The statement you have is essentially a while(true) loop (which should contain a break statement somewhere within it, that counts the number of times it iterates using the variable i.

It is a valid approach to do an infinite loop with an incrementing counter. Whether that's intentional or not is a whole other matter, which is why I personally am against using for loops in odd cases like that. Comment would obviously fix any problems with such usage though

It's perfectly OK so long as inside the loop there's a break statement.

If there's no break statement, the JavaScript runtime will continue to execute the code in the loop, over and over again, with "i" growing and growing and growing.
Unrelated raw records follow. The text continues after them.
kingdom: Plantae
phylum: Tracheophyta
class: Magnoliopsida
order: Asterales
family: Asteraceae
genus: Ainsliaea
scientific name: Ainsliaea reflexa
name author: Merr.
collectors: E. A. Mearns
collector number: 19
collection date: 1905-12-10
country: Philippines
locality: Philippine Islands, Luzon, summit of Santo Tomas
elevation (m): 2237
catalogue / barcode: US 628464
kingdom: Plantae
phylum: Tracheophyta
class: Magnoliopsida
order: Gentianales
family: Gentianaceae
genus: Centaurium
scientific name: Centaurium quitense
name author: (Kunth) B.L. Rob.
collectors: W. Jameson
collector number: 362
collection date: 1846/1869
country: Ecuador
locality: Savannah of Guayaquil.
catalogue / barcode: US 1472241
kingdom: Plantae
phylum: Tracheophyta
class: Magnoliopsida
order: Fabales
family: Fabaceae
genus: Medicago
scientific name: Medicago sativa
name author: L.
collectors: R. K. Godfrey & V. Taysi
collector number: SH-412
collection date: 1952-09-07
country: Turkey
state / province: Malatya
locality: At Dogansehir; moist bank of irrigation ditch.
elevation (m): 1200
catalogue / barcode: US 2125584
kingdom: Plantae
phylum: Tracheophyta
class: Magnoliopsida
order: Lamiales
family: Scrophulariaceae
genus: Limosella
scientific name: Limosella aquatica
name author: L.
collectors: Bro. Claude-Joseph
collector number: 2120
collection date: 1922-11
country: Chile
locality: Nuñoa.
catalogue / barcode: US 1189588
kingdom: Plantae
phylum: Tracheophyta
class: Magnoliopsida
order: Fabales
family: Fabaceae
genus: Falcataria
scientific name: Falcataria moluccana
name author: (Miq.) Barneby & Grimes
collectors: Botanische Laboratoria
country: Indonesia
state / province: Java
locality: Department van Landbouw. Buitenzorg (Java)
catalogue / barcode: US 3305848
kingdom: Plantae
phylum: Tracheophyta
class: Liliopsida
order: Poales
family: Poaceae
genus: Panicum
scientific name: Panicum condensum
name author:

Soon, "i" will bee a number bigger than anything; bigger than the number of Legos that the rich kid you knew in school had in his playroom even. It'll go right past that to be a number bigger than the number of ants in the world, then the number of Starbucks, then the number of water molecules in the ocean. At some point the browser might ask if you want it to halt the script, but if you're curious, if you're the kind of person who likes to explore the unknown, then you'll decline the offer and let it go. Soon the value of "i" will reach truly astronomical values, and things will bee interesting. Remember how in 2001 A Space Odyssey things got weird when the dude got sucked into Jupiter or whatever? Well it might be like that.

Try a jsfiddle.

A loop has a simple syntax:

  1. Variable declaration => i=0
  2. Loop enterance check =>
  3. Creating another loop => i++

Because JavaScript returns true for nothing (correct me if I'm wrong), then the loop enterance check is always true.

This is not a good practice at all. Thus I strongly believe that this is a broken code. I haven't seen an example of an infinite loop by design ever.